The largest UK organic on-farm event, OF&G National Organic Combinable Crops (NOCC), on 3 July at York Grounds Farm in East Yorkshire, will focus on crop varieties, markets and financial returns on offer to growers looking to diversify their farm businesses.
The one-day conference is an excellent opportunity for people and businesses across food supply networks to come together to share experience and transfer knowledge about organic food production and organic food markets.
“NOCC attracts a large number of key stakeholders including organic and non-organic farmers to discuss the challenges and rewards in organic cereals with seed breeders, grain traders, millers, bakers and other food businesses,” says Steven Jacobs, business development manager at OF&G (Organic Farmers & Growers), the founders of this annual event.
He says UK organic grains and pulses are in short supply. “The UK is around 20% self-sufficient in organic feed grains, which has led to a reliance on imports. And while imported product can help support a domestic market, UK agriculture must take advantage of this opportunity. But in order to be successful, more needs to be done to support further development of our organic arable sector.”
“We’re seeing a greater number of food businesses demanding only UK organic ingredients and NOCC provides a platform to showcase the potential that homegrown organic crops can offer to farm businesses who want to improve their soils and their gross margin.”
He adds that York Grounds Farm is the perfect site for the event. “Our hosts, the Thompson family, are celebrating 70 years in organic production this year. Richard Thompson’s father Michael moved the family business into organic cultivation in 1949. Since then, the farm has expanded from 80-acres to a successful 300-acre mixed organic enterprise.”
NOCC delegates will view strip trial plots at the farm including several feed varieties, such as Dunston and Revelation, and new varieties with milling potential, such as Ehogold and Moschus.
Mr Thompson grows cereals for his own feed stocks and to sell to other farms. “I’ve seen a noticeable increase in the demand for organic feed cereals and interest in organic milling wheats, which can be a lucrative venture. But the success of these milling varieties is dependent on how much you can produce and whether it meets high protein specifications”.

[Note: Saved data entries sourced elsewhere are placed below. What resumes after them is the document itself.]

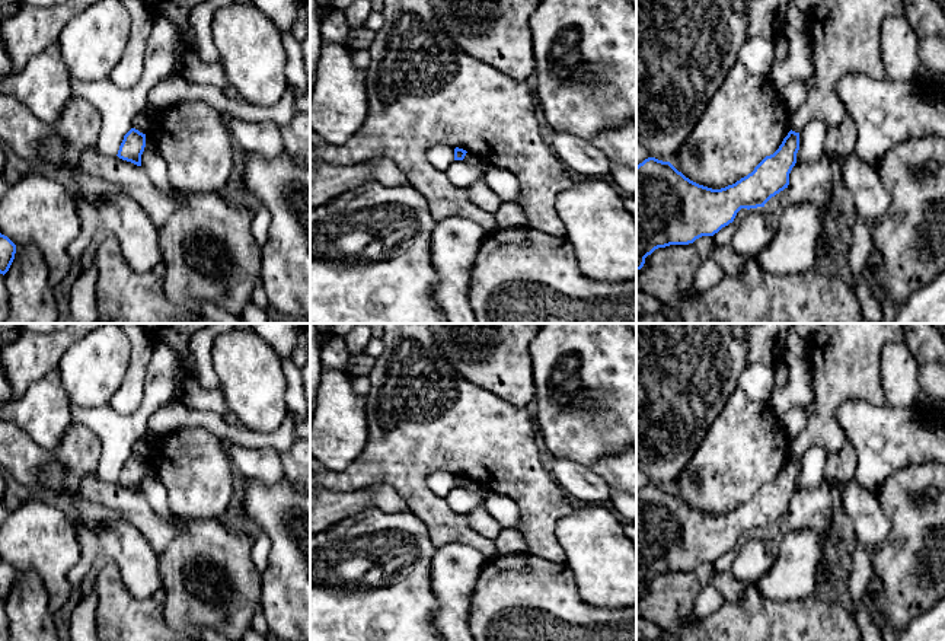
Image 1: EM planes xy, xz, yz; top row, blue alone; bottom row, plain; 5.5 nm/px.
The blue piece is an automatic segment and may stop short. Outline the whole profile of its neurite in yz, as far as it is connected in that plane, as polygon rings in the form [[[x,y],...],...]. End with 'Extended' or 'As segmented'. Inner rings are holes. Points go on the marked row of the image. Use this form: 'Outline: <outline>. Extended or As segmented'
Outline: [[[791,130],[779,149],[766,156],[751,173],[721,189],[690,181],[670,162],[645,159],[636,166],[636,270],[658,248],[689,245],[702,236],[713,236],[732,223],[741,208],[764,207],[772,197],[788,188],[798,150],[799,133]]]. As segmented

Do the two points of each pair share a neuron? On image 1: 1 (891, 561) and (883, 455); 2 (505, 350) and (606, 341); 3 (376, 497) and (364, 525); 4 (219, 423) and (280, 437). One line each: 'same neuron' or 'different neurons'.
1: different neurons
2: different neurons
3: different neurons
4: same neuron

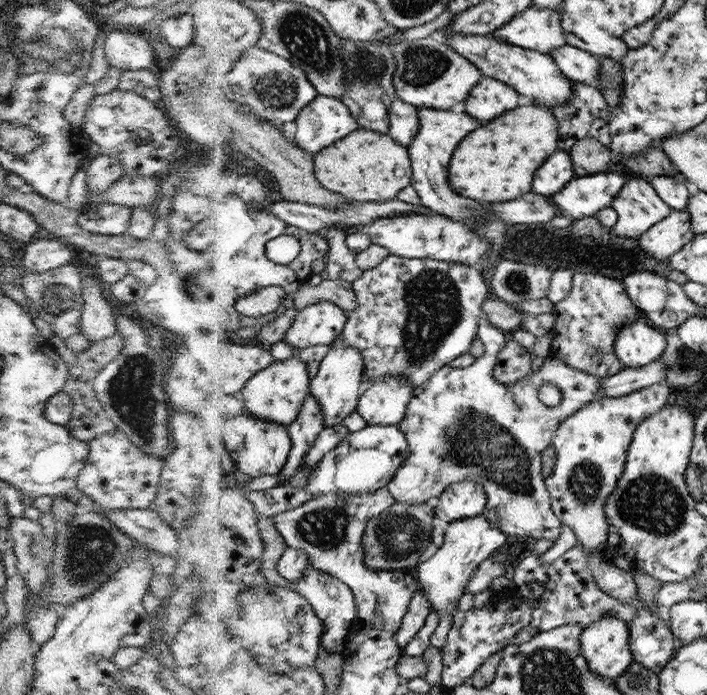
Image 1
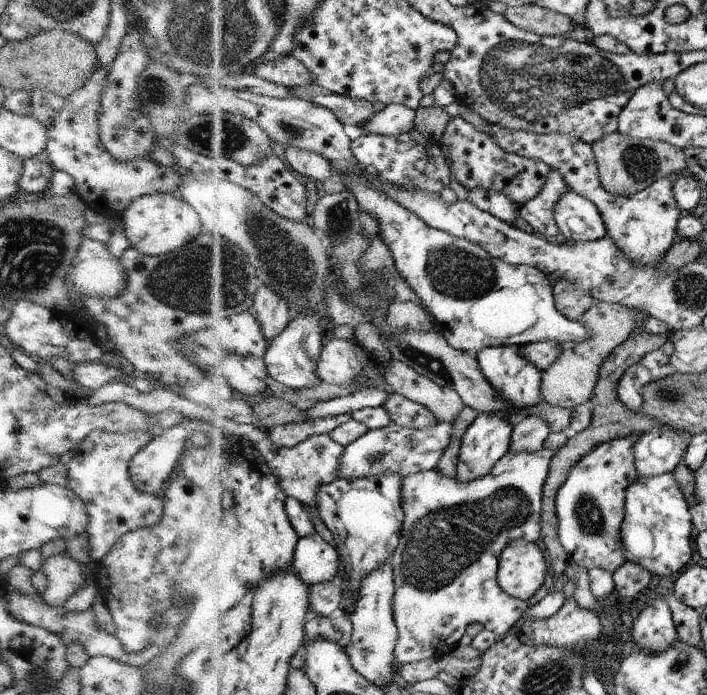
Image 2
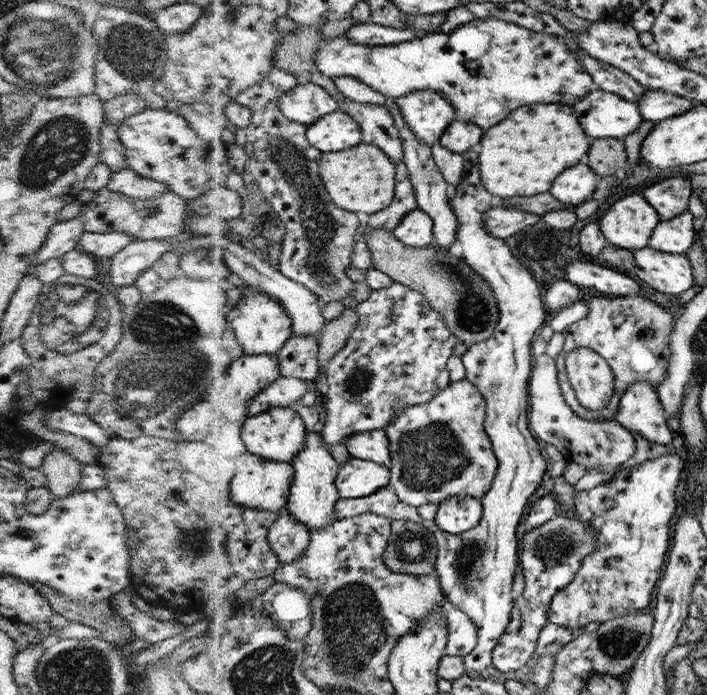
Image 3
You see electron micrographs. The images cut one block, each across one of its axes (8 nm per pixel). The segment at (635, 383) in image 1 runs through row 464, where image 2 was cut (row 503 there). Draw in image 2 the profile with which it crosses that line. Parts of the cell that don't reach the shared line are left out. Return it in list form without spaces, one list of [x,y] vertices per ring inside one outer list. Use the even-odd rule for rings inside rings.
[[[540,447],[535,451],[508,451],[498,462],[495,468],[491,470],[486,477],[472,481],[471,483],[463,483],[460,480],[450,478],[438,469],[426,471],[406,477],[403,480],[403,505],[405,506],[406,520],[404,523],[403,540],[399,549],[396,550],[392,560],[395,570],[395,583],[397,593],[394,601],[397,625],[400,629],[400,638],[397,646],[397,664],[400,666],[414,664],[424,659],[446,657],[452,654],[452,650],[460,644],[460,638],[466,632],[466,626],[470,622],[480,622],[485,629],[494,632],[497,637],[505,636],[506,632],[518,622],[518,618],[526,612],[526,601],[515,599],[513,596],[507,595],[497,583],[497,558],[500,556],[502,549],[516,539],[524,539],[528,542],[537,542],[541,533],[541,498],[547,472],[553,457],[553,450],[548,447]]]

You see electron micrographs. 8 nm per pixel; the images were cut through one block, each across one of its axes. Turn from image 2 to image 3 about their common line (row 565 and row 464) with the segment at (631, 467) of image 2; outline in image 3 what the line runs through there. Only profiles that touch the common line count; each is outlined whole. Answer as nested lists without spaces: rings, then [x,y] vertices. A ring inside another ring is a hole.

He says historically, it has been difficult to guarantee appropriate quality for large-scale millers due to the varieties available being grown without conventional inputs. “The challenge is understanding what millers and bakers need and how criteria may be adapted to match the needs of organic production. This changes hugely depending on the miller, the baker and the variety. This will form part of wider discussions at NOCC.
“Hosting a large annual event like this can be a bit daunting but the team at OF&G are really supportive. And it gives us a brilliant opportunity to show what our farm business is doing and helps us all have discussions between seed breeders, growers, millers and bakers, that are crucial for our sector’s continued success.”